A PRESSA E AS FILAS


Durante alguns anos trabalhei na área de comunicações e marketing de um banco, na Praça Patriarca, centro de São Paulo. Na hora do almoço, saíamos em grupo à procura de um restaurante nas proximidades, explorando quase sempre o prato do dia: virado à paulista, às segundas; feijoada, às quartas; filé de peixe com purê de batata, nas sextas... Nos fins de semana a rotina era outra. Ninguém escapava da feijoada, precedida de caipirinha e chope.


Às vezes os companheiros habituais de almoço - Patrício Renato Bentes, Maria Amália Krause, Paulo Mori, Gleise Fortes Santa Clara, Arlene Salvadori, Antônio Gaspar, Albert Strasse, entre outros, cuja memória se perdeu no tempo - eram substituídos por personalidades de alguma forma relacionadas com o jornalzinho interno que editávamos, como o diretor de marketing da instituição, Antônio Fernando De Franceschi, o escritor Osman Lins, que trabalhava no Banco do Brasil, ali na Avenida São João, e certa vez foi entrevistado pela equipe do nosso house organ, ou poderia ser o jornalista Mário de Almeida, que costumava frequentar a sala de Franceschi e esticar o papo pelos bares das proximidades.


Entre a Praça Patriarca e o Vale do Anhangabaú havia generosa escada rolante, que poupava o transeunte de subir ou descer íngremes escadarias.
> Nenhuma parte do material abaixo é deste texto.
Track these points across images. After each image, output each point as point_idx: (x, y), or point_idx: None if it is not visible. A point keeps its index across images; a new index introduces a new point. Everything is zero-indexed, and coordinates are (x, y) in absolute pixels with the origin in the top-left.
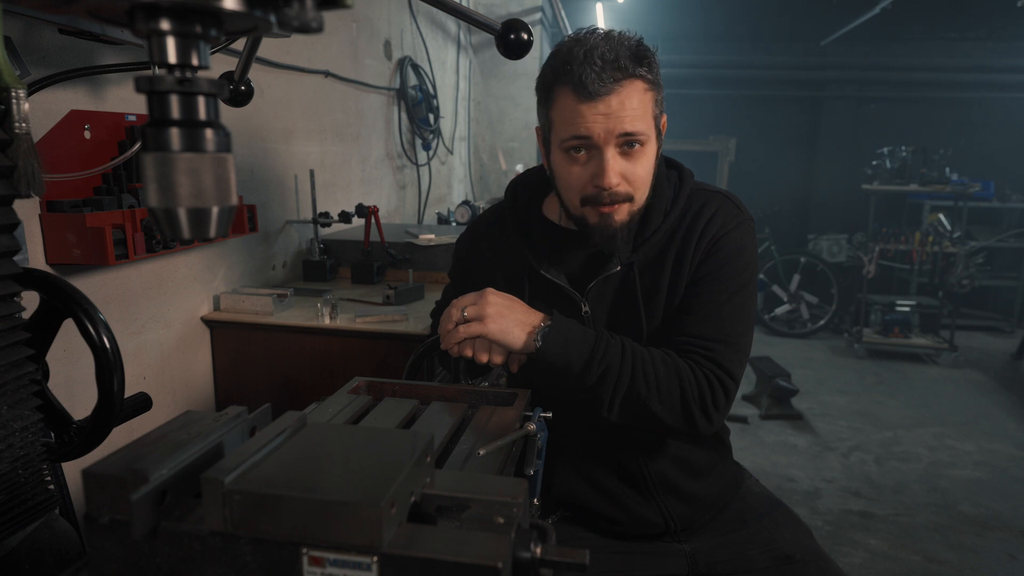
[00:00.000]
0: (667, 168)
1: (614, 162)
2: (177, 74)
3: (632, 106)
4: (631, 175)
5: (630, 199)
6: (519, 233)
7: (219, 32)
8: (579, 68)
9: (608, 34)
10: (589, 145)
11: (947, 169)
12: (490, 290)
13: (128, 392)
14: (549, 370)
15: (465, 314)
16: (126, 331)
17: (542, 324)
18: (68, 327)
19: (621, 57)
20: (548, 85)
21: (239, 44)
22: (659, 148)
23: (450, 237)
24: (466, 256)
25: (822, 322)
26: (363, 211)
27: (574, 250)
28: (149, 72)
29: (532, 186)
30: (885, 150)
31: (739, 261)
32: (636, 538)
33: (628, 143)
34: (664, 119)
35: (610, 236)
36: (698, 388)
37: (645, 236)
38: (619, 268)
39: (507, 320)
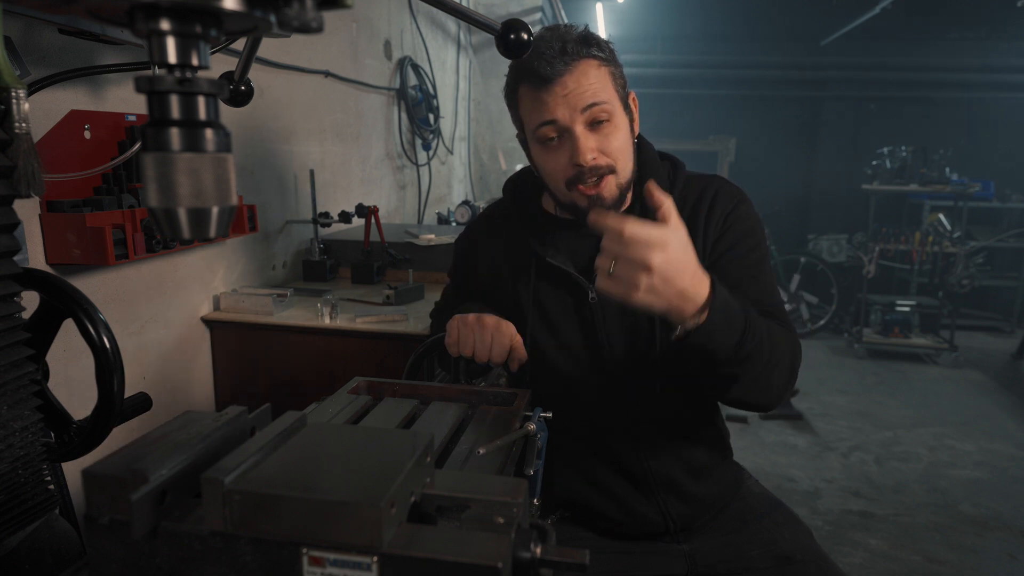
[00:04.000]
0: (661, 160)
1: (585, 139)
2: (177, 74)
3: (589, 81)
4: (606, 148)
5: (612, 171)
6: (523, 224)
7: (219, 32)
8: (532, 62)
9: (554, 27)
10: (559, 129)
11: (947, 169)
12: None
13: (128, 392)
14: (693, 355)
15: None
16: (126, 331)
17: (696, 317)
18: (68, 327)
19: (568, 43)
20: (511, 89)
21: (239, 44)
22: (632, 123)
23: (450, 237)
24: (467, 254)
25: (822, 322)
26: (363, 211)
27: (579, 238)
28: (149, 72)
29: (530, 182)
30: (885, 150)
31: (757, 232)
32: (635, 538)
33: (595, 120)
34: (632, 96)
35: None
36: (796, 353)
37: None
38: None
39: (666, 294)
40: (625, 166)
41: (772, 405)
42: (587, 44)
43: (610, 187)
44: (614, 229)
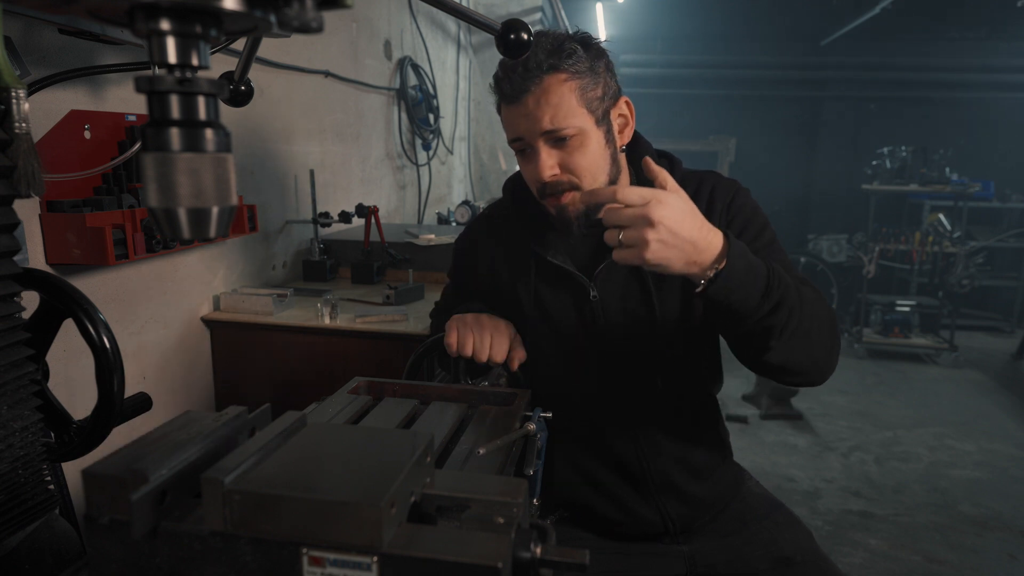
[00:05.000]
0: (659, 158)
1: (546, 156)
2: (177, 74)
3: (551, 102)
4: (570, 165)
5: (575, 188)
6: (523, 223)
7: (219, 32)
8: (500, 79)
9: (537, 34)
10: (525, 144)
11: (947, 169)
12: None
13: (128, 392)
14: (720, 313)
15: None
16: (126, 331)
17: (714, 266)
18: (68, 327)
19: (533, 57)
20: (497, 99)
21: (239, 44)
22: (614, 134)
23: (450, 237)
24: (466, 254)
25: None
26: (363, 211)
27: (578, 238)
28: (149, 72)
29: None
30: (885, 150)
31: (760, 216)
32: (635, 539)
33: (557, 137)
34: (624, 101)
35: (567, 223)
36: (833, 317)
37: None
38: None
39: (678, 244)
40: (593, 181)
41: (821, 370)
42: (557, 56)
43: (575, 203)
44: (606, 195)
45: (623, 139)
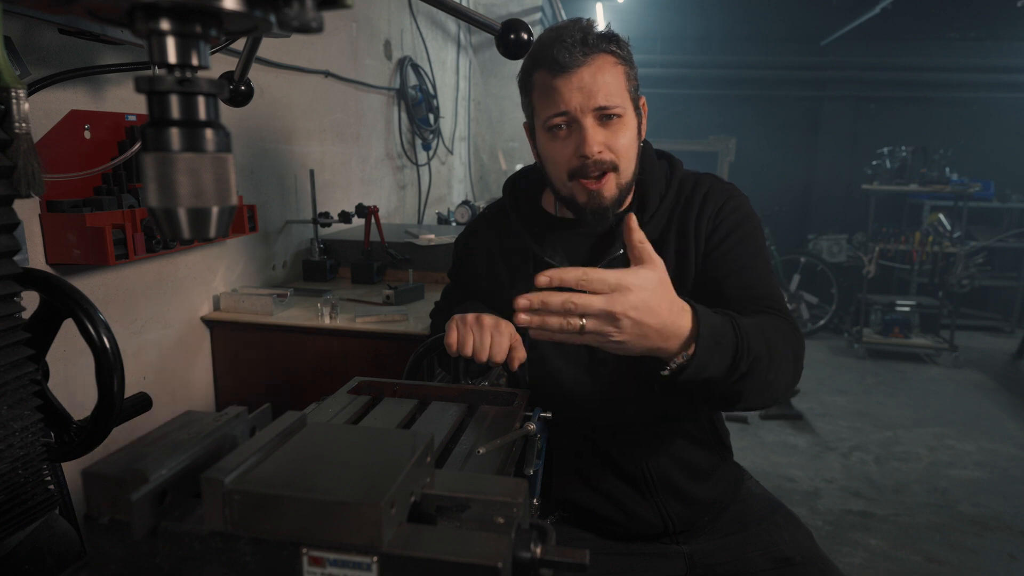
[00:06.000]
0: (659, 158)
1: (594, 131)
2: (177, 74)
3: (605, 80)
4: (613, 144)
5: (615, 168)
6: (522, 223)
7: (219, 32)
8: (552, 49)
9: (576, 20)
10: (569, 119)
11: (947, 169)
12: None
13: (128, 392)
14: (688, 390)
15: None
16: (126, 331)
17: (682, 351)
18: (68, 327)
19: (589, 35)
20: (527, 73)
21: (239, 44)
22: (640, 124)
23: (450, 237)
24: (466, 254)
25: (822, 322)
26: (363, 211)
27: (576, 237)
28: (149, 72)
29: (529, 181)
30: (885, 150)
31: (749, 223)
32: (634, 539)
33: (606, 115)
34: (643, 100)
35: (601, 211)
36: (798, 346)
37: (644, 219)
38: (622, 252)
39: (642, 333)
40: (628, 166)
41: (774, 403)
42: (608, 40)
43: (610, 185)
44: (571, 278)
45: (641, 134)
Mas o que se via, ou ainda se vê, são pessoas apressadas que sobem correndo os degraus da escada rolante, querendo ganhar tempo, alguns segundos, em sua desesperada jornada diária. Olhava para o Franceschi e soltava um comentário qualquer. Só nos restava sorrir, quando atropelados pelos candidatos à corrida de S. Silvestre.
Eis que, já aposentado e sem nenhuma pressa, dirijo-me uma vez por semana a uma loteria esportiva. Jogo feito, nada mais que uns vinte reais na Quina e na Megasena, tento entrar na fila e os demais apostadores quase que em coro me avisam, solícitos: “Não, senhor, pode passar na frente, o senhor tem direito”. Inutilmente tento explicar que não é preciso, que não tenho pressa, etc., mas eles insistem e me obrigam a assumir o primeiro lugar na fila.
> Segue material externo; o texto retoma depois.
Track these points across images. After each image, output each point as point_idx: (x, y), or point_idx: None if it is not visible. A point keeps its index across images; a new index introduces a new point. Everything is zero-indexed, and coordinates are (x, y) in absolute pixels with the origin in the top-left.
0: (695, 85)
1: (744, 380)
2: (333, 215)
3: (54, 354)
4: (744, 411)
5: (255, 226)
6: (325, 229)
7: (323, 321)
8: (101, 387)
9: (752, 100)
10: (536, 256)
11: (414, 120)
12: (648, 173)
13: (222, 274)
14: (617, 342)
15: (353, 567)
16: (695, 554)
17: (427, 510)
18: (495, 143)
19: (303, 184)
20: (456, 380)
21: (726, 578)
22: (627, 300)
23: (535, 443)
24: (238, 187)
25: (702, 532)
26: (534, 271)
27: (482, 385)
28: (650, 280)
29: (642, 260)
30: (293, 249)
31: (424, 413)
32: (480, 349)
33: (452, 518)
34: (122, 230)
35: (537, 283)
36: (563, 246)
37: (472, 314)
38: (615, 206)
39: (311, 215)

Na verdade, a fila anda rápido nesses casos, e no fundo não faço a menor questão se alguém iniciar uma conversa qualquer, mesmo óbvia, que nos dê o pulso daquele momento, tipo o tempo está bom ou ruim, o trânsito vai mal e aquela nuvem é sinal de um toró.
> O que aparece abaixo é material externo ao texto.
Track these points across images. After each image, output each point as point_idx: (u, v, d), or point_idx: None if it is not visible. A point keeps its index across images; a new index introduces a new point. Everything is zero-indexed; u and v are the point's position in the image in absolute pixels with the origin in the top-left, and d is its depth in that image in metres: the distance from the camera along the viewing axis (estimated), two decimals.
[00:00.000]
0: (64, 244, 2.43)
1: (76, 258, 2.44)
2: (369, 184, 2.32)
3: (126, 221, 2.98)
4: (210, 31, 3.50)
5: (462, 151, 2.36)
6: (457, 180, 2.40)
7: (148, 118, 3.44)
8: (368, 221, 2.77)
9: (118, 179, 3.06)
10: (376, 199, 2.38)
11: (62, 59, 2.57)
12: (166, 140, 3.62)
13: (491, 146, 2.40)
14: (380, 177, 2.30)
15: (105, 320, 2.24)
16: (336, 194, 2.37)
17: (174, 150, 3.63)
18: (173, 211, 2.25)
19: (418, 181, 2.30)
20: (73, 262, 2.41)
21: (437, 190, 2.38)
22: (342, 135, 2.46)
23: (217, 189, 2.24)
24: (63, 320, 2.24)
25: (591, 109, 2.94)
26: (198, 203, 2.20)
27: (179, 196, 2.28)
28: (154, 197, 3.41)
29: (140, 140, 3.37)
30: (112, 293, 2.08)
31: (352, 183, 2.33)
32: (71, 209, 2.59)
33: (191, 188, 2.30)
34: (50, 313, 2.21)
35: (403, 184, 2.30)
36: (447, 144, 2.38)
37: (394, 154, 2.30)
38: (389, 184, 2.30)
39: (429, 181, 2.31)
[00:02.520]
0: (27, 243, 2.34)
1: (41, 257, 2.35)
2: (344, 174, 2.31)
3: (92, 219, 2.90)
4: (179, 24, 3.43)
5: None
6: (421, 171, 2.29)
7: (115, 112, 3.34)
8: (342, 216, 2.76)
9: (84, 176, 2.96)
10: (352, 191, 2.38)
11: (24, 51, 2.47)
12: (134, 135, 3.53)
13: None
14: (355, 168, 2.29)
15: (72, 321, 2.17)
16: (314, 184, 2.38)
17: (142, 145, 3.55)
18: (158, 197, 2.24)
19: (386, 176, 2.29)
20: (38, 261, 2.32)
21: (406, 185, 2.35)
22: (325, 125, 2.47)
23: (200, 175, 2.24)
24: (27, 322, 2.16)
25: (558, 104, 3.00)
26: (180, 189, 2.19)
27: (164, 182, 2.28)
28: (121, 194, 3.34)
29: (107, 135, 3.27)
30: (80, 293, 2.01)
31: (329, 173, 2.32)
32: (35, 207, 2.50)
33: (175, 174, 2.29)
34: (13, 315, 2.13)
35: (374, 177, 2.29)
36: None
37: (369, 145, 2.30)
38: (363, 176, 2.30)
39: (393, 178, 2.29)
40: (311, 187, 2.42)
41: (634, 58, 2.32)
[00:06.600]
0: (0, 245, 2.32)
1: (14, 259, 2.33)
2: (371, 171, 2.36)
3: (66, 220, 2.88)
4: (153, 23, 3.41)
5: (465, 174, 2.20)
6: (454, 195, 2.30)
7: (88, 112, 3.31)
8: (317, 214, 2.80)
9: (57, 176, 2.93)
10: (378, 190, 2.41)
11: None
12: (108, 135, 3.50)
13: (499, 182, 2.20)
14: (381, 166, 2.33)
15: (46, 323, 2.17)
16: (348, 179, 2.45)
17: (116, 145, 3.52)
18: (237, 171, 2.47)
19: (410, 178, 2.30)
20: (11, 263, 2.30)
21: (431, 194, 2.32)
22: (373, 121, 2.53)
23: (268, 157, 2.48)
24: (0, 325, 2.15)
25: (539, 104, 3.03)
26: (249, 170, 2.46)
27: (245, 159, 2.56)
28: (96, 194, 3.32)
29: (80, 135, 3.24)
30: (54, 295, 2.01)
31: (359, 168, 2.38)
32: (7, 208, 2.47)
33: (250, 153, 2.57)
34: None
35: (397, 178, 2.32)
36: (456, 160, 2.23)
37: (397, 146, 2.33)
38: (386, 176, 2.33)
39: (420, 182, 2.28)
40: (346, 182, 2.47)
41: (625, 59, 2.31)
Afinal, já li de cabo a rabo o Estadão e a Folha de S. Paulo, já levei os netos na escola, já li o romance de Mário Masetti (“Por amor”) e ouvi o Concerto para violino em Dó Maior de Tchaikovsky na íntegra. E por Sarah Chang.


Assim, uma fila a mais não faz diferença para quem ralou a vida inteira e já não treme diante da espera. Nem teme.